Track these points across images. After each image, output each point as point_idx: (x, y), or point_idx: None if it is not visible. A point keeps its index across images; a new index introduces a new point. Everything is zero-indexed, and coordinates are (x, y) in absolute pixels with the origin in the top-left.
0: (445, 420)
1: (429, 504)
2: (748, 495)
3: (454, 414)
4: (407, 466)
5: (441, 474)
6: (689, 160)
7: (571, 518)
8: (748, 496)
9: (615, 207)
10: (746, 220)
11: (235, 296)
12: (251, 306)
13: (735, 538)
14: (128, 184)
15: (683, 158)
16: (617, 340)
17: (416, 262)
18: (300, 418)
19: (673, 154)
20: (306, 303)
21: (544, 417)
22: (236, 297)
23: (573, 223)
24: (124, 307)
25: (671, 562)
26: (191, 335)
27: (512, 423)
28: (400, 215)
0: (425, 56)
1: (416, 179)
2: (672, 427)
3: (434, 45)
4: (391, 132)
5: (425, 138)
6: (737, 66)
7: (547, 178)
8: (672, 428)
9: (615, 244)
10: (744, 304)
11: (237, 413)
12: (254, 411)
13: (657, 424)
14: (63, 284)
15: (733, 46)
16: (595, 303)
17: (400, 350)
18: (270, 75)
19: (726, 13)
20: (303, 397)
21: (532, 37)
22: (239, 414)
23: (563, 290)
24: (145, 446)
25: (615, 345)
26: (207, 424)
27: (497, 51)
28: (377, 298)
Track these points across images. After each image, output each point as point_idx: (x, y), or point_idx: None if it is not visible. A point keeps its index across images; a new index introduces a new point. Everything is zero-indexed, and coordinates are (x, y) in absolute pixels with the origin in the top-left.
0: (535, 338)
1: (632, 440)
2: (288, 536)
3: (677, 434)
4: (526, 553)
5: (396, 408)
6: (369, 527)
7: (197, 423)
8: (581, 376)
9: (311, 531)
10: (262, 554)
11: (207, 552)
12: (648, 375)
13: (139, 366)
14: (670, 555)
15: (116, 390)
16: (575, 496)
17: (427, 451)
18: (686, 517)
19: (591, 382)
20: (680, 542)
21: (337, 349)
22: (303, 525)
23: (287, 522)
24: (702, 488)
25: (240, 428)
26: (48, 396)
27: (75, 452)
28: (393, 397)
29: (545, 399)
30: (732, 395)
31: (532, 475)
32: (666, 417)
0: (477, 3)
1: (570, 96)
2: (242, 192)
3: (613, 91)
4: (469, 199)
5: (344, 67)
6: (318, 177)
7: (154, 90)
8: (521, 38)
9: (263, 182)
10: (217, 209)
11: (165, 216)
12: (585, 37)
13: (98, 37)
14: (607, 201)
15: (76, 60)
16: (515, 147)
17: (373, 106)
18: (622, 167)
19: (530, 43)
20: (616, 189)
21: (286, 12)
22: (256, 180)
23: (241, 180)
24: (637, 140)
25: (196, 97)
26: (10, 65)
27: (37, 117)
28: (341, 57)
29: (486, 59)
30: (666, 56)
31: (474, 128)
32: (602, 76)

------------------------------------------------

Reproduce all of the entries above line for line, changing nothing.

*RESPONSE*
Track these points across images. After each image, output each point as point_idx: (x, y), or point_idx: None if it is not visible. A point keeps its index across images; a new index introduces a new point. Everything is zero-indexed, and coordinates are (x, y) in absolute pixels with the origin in the top-left.
0: (445, 420)
1: (429, 504)
2: (748, 495)
3: (454, 414)
4: (407, 466)
5: (441, 474)
6: (689, 160)
7: (571, 518)
8: (748, 496)
9: (615, 207)
10: (746, 220)
11: (235, 296)
12: (251, 306)
13: (735, 538)
14: (128, 184)
15: (683, 158)
16: (617, 340)
17: (416, 262)
18: (300, 418)
19: (673, 154)
20: (306, 303)
21: (544, 417)
22: (236, 297)
23: (573, 223)
24: (124, 307)
25: (671, 562)
26: (191, 335)
27: (512, 423)
28: (400, 215)
0: (425, 56)
1: (416, 179)
2: (672, 427)
3: (434, 45)
4: (391, 132)
5: (425, 138)
6: (737, 66)
7: (547, 178)
8: (672, 428)
9: (615, 244)
10: (744, 304)
11: (237, 413)
12: (254, 411)
13: (657, 424)
14: (63, 284)
15: (733, 46)
16: (595, 303)
17: (400, 350)
18: (270, 75)
19: (726, 13)
20: (303, 397)
21: (532, 37)
22: (239, 414)
23: (563, 290)
24: (145, 446)
25: (615, 345)
26: (207, 424)
27: (497, 51)
28: (377, 298)
Track these points across images. After each image, output each point as point_idx: (x, y), or point_idx: None if it is not visible. A point keeps its index across images; a new index introduces a new point. Everything is zero-indexed, and coordinates are (x, y) in absolute pixels with the origin in the top-left.
0: (535, 338)
1: (632, 440)
2: (288, 536)
3: (677, 434)
4: (526, 553)
5: (396, 408)
6: (369, 527)
7: (197, 423)
8: (581, 376)
9: (311, 531)
10: (262, 554)
11: (207, 552)
12: (648, 375)
13: (139, 366)
14: (670, 555)
15: (116, 390)
16: (575, 496)
17: (427, 451)
18: (686, 517)
19: (591, 382)
20: (680, 542)
21: (337, 349)
22: (303, 525)
23: (287, 522)
24: (702, 488)
25: (240, 428)
26: (48, 396)
27: (75, 452)
28: (393, 397)
29: (545, 399)
30: (732, 395)
31: (532, 475)
32: (666, 417)
0: (477, 3)
1: (570, 96)
2: (242, 192)
3: (613, 91)
4: (469, 199)
5: (344, 67)
6: (318, 177)
7: (154, 90)
8: (521, 38)
9: (263, 182)
10: (217, 209)
11: (165, 216)
12: (585, 37)
13: (98, 37)
14: (607, 201)
15: (76, 60)
16: (515, 147)
17: (373, 106)
18: (622, 167)
19: (530, 43)
20: (616, 189)
21: (286, 12)
22: (256, 180)
23: (241, 180)
24: (637, 140)
25: (196, 97)
26: (10, 65)
27: (37, 117)
28: (341, 57)
29: (486, 59)
30: (666, 56)
31: (474, 128)
32: (602, 76)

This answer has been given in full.